Irish rules make it difficult to provide control or influence over an Irish law firm by the firm’s headquarters in another jurisdiction, but it may be possible to achieve alignment with the international strategy through a combination of an overarching alliance agreement and cross-membership, with all individual members agreeing to comply with international policy. It can be difficult to require partners to vote according to the directions of an international board without infringing the rights of partners under Irish partnership law, so the arrangements sometimes have to rely on trust.

In Ireland, as discussed, law firm partners must operate through an unlimited liability partnership, when the rest of the partners in the international network may benefit from working through limited liability entities. Firms sometimes put indemnities in place for exposed partners, though these offer little comfort if the firm has faced an ‘Armageddon’ claim and is insolvent. In some cases, the other partners are prepared to offer personal indemnities.

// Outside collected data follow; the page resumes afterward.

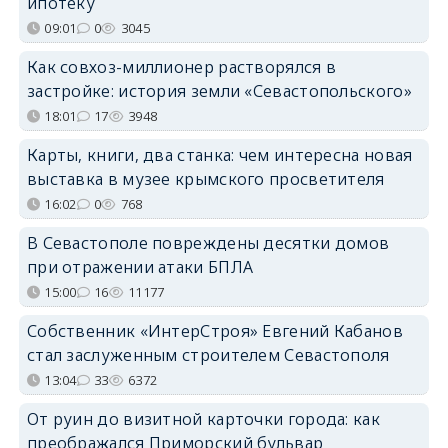
ипотеку
09:01
0
3045
Как совхоз-миллионер растворялся в
застройке: история земли «Севастопольского»
18:01
17
3948
Карты, книги, два станка: чем интересна новая
выставка в музее крымского просветителя
16:02
0
768
В Севастополе повреждены десятки домов
при отражении атаки БПЛА
15:00
16
11177
Собственник «ИнтерСтроя» Евгений Кабанов
стал заслуженным строителем Севастополя
13:04
33
6372
От руин до визитной карточки города: как
преображался Приморский бульвар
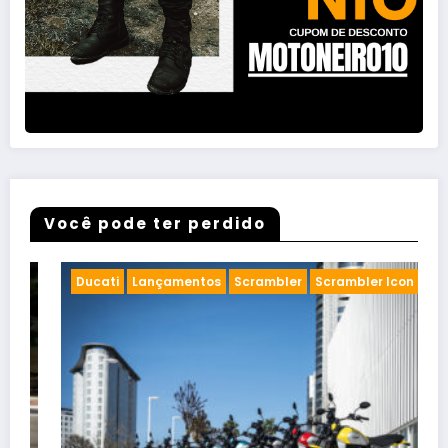
Você pode ter perdido
Cafe racer
Chopper
Concurso de Motos
Customizadas
Eventos de motos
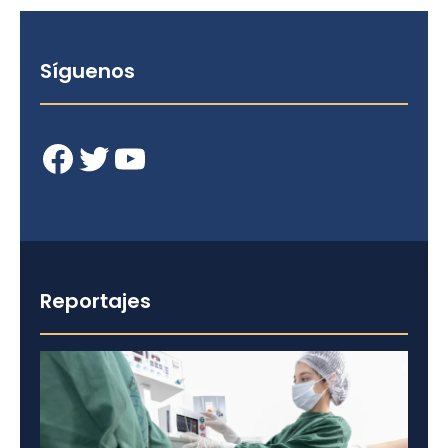
Síguenos
Facebook
Twitter
YouTube
Reportajes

While honourable, this fundamentally undermines the limited liability structure that was put in place and provides desperate creditors with an incentive to advance claims against individuals.

It may be possible to implement lifeboat arrangements, whereby the international partners promise to compensate the family of an Irish partner personally bankrupted by the firm’s failure up to a pre-agreed cap, so non-bankrupted partners have a maximum capped liability. As the sum is quantifiable, this can now be insured.

Protecting your firm once established

After becoming established in Ireland, what can a firm do if partners seek to move on (or are poached)? Key business protections for firms operating in Ireland are broadly similar to those in the UK.

Bernadette Quigley, a barrister of the Irish bar, finds that, usually, key restrictive covenant protections are provided for in partnership deeds, including non-competition, client non-dealing and non-solicitation, and non-poaching of staff restrictions.

However, there are some areas of significant difference in terms of enforcement. Irish courts may be less keen than their UK counterparts (although this has yet to be tested) to enforce partner non-competition restrictions without clear evidence of that partner’s personal relationships with clients of the firm, which could damage the firm if they were not restrained.

Protections such as the grant of springboard injunctions have also been embraced by the Irish courts where necessary, to deal in a fair and just manner with the consequences which may flow from a partner acting in breach of their obligations to the partnership while still a partner.

Colleen Cleary of CC Solicitors pointed out that litigating partnership disputes remains a challenging prospect in light of extraneous market considerations. Reputational issues, which are of great significance in a relatively small market, often strongly influence tactical decisions as to how best to tackle disputes. Much of the partnership litigation which may relate to partners leaving and joining competing firms is generally kept out of the glare of the courts, with firms tending to have arbitration clauses to keep their matters confidential. Disputes are kept under the radar – which could be a positive thing for many incoming firms.

Clare Murray is founder and managing partner of CM Murray LLP, which specialises in partnership and employment law for international partnerships.